Curse of the Crimson Altar (1968)


 ☆ ☆ ½

Curse of the Crimson Altar (1968) – V. Sewell

The drawcard here is that this late 60s horror film features not only Christopher Lee (Hammer’s Horror of Dracula, 1958, and more) and Barbara Steele (Black Sunday, 1960, and more) but also Boris Karloff (no introduction needed) who was by this point confined to a wheelchair. Each of them is as charismatic as always but there isn’t really much happening in this film, except a bit of high weirdness.

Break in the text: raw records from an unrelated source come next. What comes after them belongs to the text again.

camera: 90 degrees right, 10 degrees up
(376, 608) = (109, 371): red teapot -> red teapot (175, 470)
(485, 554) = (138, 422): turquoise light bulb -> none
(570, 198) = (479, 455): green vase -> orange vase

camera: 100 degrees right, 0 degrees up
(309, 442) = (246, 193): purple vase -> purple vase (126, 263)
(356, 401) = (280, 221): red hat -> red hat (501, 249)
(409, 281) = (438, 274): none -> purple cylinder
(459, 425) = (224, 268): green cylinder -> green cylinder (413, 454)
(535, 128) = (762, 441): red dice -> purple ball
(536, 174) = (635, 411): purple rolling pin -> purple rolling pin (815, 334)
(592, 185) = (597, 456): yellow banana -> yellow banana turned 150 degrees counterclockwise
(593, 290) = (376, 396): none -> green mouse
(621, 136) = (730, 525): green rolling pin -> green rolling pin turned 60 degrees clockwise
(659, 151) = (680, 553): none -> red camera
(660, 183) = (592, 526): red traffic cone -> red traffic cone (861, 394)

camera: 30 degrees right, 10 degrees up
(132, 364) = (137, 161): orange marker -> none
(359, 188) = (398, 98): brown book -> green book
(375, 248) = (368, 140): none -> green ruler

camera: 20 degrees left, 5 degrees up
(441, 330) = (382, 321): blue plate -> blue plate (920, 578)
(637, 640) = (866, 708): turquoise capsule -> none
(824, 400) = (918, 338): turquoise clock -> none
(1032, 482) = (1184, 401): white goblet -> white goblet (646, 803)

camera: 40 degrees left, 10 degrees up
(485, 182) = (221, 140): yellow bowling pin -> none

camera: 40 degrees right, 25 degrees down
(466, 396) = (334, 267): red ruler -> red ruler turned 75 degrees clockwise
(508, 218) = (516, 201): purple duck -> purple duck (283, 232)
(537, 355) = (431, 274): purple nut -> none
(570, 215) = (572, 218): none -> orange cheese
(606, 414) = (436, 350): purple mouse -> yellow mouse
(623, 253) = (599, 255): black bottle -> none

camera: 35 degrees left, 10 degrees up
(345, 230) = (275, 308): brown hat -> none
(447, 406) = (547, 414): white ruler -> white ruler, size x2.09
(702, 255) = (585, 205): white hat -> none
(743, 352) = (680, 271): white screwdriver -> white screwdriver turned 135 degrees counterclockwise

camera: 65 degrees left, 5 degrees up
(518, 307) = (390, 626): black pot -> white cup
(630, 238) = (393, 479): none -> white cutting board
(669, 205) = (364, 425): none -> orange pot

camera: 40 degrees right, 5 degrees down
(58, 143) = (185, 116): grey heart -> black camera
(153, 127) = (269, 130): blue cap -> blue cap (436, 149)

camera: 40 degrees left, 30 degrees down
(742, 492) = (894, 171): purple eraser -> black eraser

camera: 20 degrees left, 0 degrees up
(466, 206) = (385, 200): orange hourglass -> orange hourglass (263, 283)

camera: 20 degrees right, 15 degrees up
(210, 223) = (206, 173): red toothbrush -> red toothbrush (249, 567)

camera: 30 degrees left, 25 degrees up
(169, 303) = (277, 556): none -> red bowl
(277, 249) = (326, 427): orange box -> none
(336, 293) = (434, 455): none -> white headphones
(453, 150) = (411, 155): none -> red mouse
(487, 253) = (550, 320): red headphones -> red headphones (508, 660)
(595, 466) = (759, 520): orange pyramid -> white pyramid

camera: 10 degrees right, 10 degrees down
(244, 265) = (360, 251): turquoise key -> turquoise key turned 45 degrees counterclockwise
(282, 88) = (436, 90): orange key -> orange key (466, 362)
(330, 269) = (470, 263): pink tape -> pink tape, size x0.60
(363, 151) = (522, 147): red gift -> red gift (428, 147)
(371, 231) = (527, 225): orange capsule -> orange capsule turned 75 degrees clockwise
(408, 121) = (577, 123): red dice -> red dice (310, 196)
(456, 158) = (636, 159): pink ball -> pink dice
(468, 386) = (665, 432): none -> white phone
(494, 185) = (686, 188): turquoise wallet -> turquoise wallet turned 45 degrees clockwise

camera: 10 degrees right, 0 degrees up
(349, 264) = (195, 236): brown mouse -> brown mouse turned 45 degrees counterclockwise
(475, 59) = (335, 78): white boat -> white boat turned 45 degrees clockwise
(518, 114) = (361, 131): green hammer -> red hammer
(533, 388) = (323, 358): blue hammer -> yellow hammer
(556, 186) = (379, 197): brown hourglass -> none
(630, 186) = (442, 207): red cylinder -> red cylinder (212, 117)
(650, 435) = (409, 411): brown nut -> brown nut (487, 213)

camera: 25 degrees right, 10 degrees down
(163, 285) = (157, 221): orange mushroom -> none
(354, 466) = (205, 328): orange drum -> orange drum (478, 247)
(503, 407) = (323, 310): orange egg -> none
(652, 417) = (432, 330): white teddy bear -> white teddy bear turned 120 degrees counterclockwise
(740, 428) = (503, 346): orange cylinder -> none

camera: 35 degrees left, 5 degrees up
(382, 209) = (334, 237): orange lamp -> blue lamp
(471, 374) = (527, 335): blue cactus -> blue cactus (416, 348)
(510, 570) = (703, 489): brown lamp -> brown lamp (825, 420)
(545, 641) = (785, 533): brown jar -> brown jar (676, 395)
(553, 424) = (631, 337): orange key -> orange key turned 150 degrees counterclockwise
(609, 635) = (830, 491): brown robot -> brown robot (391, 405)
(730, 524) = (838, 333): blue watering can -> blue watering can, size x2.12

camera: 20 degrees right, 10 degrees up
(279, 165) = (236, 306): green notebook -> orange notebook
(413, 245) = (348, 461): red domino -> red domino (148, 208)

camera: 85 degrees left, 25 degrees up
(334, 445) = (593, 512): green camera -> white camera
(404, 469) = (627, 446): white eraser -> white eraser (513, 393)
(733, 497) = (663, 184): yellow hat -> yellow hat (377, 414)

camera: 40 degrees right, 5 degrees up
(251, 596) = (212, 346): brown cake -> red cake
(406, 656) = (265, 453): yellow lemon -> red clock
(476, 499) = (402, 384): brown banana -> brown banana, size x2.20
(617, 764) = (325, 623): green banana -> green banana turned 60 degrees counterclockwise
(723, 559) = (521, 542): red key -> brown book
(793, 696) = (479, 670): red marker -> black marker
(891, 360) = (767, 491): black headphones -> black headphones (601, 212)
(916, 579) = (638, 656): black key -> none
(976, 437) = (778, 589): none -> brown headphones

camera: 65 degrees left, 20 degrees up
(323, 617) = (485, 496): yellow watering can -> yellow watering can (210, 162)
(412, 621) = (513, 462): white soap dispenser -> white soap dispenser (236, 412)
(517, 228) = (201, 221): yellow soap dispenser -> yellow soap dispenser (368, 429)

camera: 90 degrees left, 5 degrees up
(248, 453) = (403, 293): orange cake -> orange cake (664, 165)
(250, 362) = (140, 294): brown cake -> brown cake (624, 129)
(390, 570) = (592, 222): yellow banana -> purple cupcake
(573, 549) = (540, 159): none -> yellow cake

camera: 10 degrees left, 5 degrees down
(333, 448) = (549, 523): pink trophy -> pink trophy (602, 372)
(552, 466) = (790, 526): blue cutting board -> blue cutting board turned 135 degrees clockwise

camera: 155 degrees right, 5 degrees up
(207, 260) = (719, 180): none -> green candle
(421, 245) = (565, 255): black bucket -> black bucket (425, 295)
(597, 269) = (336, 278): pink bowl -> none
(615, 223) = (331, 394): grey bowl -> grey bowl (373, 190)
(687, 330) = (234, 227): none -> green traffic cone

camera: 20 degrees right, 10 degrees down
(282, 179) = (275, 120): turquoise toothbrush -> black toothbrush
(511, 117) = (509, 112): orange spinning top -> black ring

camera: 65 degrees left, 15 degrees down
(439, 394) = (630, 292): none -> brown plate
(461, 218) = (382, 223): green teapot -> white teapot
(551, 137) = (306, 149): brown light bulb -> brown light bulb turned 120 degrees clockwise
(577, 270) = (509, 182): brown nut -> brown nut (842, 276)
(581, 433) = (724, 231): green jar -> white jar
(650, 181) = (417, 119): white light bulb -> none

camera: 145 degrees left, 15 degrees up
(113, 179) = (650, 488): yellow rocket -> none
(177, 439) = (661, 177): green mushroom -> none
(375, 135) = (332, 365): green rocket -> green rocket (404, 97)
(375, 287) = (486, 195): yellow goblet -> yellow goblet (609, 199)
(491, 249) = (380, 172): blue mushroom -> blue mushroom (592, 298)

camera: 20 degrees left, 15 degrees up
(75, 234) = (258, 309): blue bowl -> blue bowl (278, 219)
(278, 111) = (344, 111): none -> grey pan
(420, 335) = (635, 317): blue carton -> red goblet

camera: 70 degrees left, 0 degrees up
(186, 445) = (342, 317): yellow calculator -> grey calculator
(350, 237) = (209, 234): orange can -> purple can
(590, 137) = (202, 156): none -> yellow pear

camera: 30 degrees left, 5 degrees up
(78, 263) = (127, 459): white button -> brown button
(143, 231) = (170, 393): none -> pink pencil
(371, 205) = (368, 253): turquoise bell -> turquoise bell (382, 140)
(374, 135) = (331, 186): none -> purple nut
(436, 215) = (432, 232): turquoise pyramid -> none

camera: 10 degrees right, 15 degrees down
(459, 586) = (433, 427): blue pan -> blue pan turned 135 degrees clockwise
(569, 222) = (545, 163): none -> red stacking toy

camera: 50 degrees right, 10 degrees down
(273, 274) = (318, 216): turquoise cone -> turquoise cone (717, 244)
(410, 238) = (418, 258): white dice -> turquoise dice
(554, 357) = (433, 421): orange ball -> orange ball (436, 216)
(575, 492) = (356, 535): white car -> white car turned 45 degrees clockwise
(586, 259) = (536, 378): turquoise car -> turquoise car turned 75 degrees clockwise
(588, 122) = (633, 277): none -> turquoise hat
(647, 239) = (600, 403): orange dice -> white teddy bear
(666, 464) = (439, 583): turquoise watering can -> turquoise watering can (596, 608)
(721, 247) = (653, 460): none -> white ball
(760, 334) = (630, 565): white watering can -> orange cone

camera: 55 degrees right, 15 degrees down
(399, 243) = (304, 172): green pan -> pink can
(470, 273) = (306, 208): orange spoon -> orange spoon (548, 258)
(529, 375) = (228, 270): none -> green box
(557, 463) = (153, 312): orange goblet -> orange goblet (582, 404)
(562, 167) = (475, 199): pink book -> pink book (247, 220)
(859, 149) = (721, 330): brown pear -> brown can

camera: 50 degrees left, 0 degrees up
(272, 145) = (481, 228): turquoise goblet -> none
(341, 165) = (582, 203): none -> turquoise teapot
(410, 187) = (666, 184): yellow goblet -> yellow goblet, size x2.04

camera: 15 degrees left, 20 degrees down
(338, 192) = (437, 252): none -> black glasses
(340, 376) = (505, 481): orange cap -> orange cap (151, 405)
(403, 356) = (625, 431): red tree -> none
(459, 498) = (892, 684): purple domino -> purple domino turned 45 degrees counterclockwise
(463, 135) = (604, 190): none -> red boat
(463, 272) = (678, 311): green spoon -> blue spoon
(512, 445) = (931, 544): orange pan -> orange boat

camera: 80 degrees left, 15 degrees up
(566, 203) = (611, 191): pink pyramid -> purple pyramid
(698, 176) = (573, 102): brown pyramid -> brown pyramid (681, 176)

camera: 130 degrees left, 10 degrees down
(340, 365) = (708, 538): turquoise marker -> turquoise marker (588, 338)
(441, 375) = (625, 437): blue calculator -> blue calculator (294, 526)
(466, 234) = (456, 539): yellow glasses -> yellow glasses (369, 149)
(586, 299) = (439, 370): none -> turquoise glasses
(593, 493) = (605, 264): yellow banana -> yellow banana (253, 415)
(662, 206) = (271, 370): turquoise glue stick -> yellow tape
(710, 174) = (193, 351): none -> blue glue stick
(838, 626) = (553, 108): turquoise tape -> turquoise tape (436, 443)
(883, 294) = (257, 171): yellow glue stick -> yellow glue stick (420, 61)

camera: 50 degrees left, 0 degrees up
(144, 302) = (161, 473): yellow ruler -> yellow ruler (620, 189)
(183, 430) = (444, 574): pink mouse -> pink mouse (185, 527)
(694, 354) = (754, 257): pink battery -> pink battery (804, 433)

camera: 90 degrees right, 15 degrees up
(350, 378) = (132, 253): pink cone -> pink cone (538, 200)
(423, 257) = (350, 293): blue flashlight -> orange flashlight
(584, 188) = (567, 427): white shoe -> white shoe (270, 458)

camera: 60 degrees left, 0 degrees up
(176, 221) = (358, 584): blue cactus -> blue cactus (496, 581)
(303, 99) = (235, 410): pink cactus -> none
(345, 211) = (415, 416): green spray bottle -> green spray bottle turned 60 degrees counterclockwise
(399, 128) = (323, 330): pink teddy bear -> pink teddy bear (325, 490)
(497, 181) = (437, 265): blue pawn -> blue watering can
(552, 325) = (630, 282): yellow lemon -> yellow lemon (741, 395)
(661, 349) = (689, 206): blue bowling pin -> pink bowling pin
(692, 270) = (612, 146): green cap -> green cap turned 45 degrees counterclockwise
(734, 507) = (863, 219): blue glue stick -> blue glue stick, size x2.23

Robert Manning (Mark Eden) goes in search of his missing brother to an old village/estate where they celebrate the burning of a witch, Lavinia Morley (Steele), centuries earlier – except that through some magic Lavinia still haunts the place and seeks to destroy the descendants of her destroyers (the Mannings, of course).  There isn’t any gore here and only the mildest of grindhouse titillation and not even any scares, just a few scenes meant to be psychedelic, I think. Perhaps these scenes where Steele tries to force the Mannings to sign their souls away in the devil’s book make the film worth it. Or perhaps Karloff’s gleeful look when he says he collects “instruments of torture” is enough. But other than that, it is just a lot of waiting around while Eden talks to the others or searches the old house and grounds. Not terrible.